El partido de principio a fin fue cocinado por los visitantes. Llevaron la iniciativa cuando quisieron, con Jules acordonando la zona y Chavero buscando el espacio, se tomaron un respiro sin sufrir cuando comenzó la segunda parte, y aceleraron una vez más en los instantes finales para conseguir el gol que les otorga tres puntos y les permite romper una racha de cinco jornadas sin ganar.

Fueron tan protagonistas que ni cuando no quisieron serlo, el Real Murcia sacó pecho. Y es que hubo unos minutos a la vuelta de vestuarios en los que el UCAM se empeñó en dar ventaja a su rival. No se encontraron cómodos los universitarios en el terreno de juego. Pese a tener más armas en todas las líneas y a encontrar a dos amigos en el bando contrario -Miñano y Miguel Díaz se convirtieron en los mejores aliados de los universitarios-, Munitis, desde la grada por sanción, ordenó un cambio que estuvo cerca de demostrar que la lógica en el fútbol no existe. Titi se marchaba del terreno de juego (60') para dejar su sitio a Collantes. Hasta ahí todo normal. Lo sorprendente es que con 0-0 y media hora por delante, los universitarios apostaban por jugar sin delantero, haciendo una mezcla incomible con un ataque en el que se turnaban Killian Grant y Chavero. Fue tal el despropósito que Onwu y Hicham debían pasárselo en grande en el banquillo.
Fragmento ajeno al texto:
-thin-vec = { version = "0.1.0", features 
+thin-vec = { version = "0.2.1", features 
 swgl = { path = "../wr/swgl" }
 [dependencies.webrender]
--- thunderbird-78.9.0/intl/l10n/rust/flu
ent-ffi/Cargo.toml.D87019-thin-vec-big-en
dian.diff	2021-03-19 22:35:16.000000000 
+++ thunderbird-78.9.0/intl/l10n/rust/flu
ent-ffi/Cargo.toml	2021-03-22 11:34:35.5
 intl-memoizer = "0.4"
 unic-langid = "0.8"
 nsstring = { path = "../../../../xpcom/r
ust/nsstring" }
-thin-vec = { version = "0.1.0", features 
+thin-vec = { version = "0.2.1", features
Ni ese desliz fue aprovechado por el Real Murcia. Daba igual que el rival diese alguna ventaja, los jugadores granas miraban al marcador (0-0) y al banquillo, donde Algar estaba encantado con el resultado, y seguían a no hacer nada diferente para no cabrear a sus jefes. No dieron un pase en condiciones -ni fácil ni difícil- Miñano ni Miguel Díaz. Mientras que uno y otro se empeñaban en regalar balones al rival, Juanma Bravo estaba en el banquillo, olvidando de que en el Real Murcia actual lo que vale es la cantera; y mientras que Algar rememoraba la victoria en Granada -hace ya bastantes días- y el empate ante un Cartagena que te saca 21 puntos, el UCAM se daba cuenta que es más fácil ganar con delanteros que sin ellos. Por ello, corrigiendo el cambio que nadie entendió, entraron al campo Onwu y Hicham, y, de nuevo, la lógica se preparó para imponerse.
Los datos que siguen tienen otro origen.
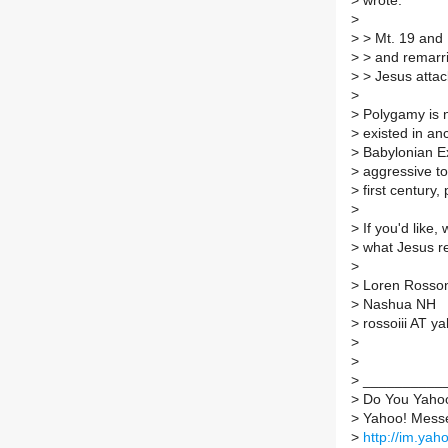
>
wrote:
>
>
> Mt. 19 and 
>
> and remarri
>
> Jesus attac
>
>
Polygamy is n
>
existed in anc
>
Babylonian Ex
>
aggressive to
>
first century
>
>
If you'd like,
>
what Jesus rea
>
>
Loren Rosson 
>
Nashua NH
>
rossoiii AT y
>
>
>
___________
>
Do You Yaho
>
Yahoo! Messen
>
http://im.yah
Ocurrió en el minuto 92, ocurrió cuando la defensa grana ya había desconectado, ocurrió cuando muchos ya se daban satisfechos con haber pagado por ver un 0-0, ocurrió cuando Isi Ros combinó con Hicham para que el almeriense metiese un pase de la muerte a un Onwu que solo necesitaba una bala para cumplir con la lógica.